With the slow start to the 2010 Atlantic hurricane season forcing some forecasting services to recalibrate their expectations going forward, WSI Corp. on Tuesday said it is lowering its expectations from 20 named storms to 19, while keeping its prediction that there will be 11 hurricanes and five intense hurricanes, signified as Category 3 or greater.

Prior to the reduction, WSI had bumped its expectations higher no less than three times since its original January forecast. In its original forecast, WSI called for 13 named storms, including seven hurricanes, with three of them intense, (see Daily GPI, Jan. 27). In April WSI increased its forecast to include 16 named storms, including nine hurricanes, five of them intense (see Daily GPI, April 21) and in May it increased its forecast to 18 named storms, including 10 hurricanes, five of them intense (see Daily GPI, May 26). In June the company increased its outlook to 20, 11 and five, respectively (see Daily GPI, June 23).

In acknowledging the reduced forecast, WSI warned that the new 2010 forecast numbers are still well above the long-term (1950-2009) averages of 10 named storms, six hurricanes, and two intense hurricanes and slightly above the averages from the more active recent 15-year period (1995-2009) of 14/eight/four.

WSI said its hurricane landfall forecasting model (developed in collaboration with reinsurance intermediary Guy Carpenter) continues to suggest that the coastal region from the Outer Banks of North Carolina northward to Maine is twice as likely as normal to experience a hurricane this year. The forecasting service noted that its model suggests the threat to the Northeast coast this season is on par with that in Florida and the Gulf coastal states.

“Record warm tropical Atlantic ocean temperatures and an enabling wind shear environment should result in a very active tropical season this year,” said WSI Chief Meteorologist Todd Crawford. “The El Nino event has vanished completely, resulting in a decrease in central tropical Pacific convection and a concomitant decrease in the vertical wind shear that typically acts as a detriment to tropical Atlantic development.
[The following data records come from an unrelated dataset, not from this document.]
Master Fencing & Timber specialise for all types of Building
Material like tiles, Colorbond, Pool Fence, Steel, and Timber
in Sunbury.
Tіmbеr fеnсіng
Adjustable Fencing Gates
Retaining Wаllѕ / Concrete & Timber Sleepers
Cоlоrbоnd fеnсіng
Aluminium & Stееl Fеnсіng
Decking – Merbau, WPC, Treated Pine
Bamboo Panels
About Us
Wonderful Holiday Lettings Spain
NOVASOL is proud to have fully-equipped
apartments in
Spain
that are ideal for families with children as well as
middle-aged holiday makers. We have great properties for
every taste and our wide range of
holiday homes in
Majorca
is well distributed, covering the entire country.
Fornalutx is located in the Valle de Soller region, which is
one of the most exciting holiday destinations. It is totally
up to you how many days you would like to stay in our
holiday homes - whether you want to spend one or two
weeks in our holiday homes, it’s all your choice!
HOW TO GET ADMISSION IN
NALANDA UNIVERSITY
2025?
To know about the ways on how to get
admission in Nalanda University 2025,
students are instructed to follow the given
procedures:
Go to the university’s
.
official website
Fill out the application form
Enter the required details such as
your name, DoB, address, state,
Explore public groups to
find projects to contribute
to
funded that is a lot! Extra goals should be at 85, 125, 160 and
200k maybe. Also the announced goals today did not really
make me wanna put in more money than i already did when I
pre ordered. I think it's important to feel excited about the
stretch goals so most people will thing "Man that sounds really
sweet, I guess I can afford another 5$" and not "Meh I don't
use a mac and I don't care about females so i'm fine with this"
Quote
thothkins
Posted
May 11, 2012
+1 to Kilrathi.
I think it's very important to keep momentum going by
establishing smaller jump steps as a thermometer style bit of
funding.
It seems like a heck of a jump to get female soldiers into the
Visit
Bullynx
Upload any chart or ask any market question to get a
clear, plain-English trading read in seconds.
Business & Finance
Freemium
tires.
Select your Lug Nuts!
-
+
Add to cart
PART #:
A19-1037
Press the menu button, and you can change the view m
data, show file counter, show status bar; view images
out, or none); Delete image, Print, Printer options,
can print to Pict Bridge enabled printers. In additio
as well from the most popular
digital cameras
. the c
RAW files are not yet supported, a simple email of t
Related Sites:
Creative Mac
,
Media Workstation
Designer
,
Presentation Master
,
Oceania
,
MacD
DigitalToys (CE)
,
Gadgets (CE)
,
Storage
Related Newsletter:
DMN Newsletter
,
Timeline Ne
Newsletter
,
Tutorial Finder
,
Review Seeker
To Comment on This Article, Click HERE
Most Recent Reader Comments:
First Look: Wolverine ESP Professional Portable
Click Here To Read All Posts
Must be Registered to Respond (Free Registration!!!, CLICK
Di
More importantly, however, eastern and central tropical Atlantic sea surface temperatures are currently at record warm levels for July, even warmer than the freakishly active season of 2005. Water temperatures are already at levels more typical of late August.

“While all of the primary drivers are strongly enabling for tropical activity, we have had a slow start relative to other very active seasons. Further, a pocket of very dry air in the tropical Atlantic will likely limit development in the near term. Because of these factors, we have decreased our forecast total number of named storms from 20 to 19. We still expect an extremely active August-October period.”

The next update on the 2010 tropical season will be released on Aug. 25.

The National Oceanic and Atmospheric Association said last week it still expects the 2010 Atlantic season to be “active to extremely active,” with 14-23 named storms, including eight to 14 hurricanes, and three to seven of them being intense (see Daily GPI, July 16).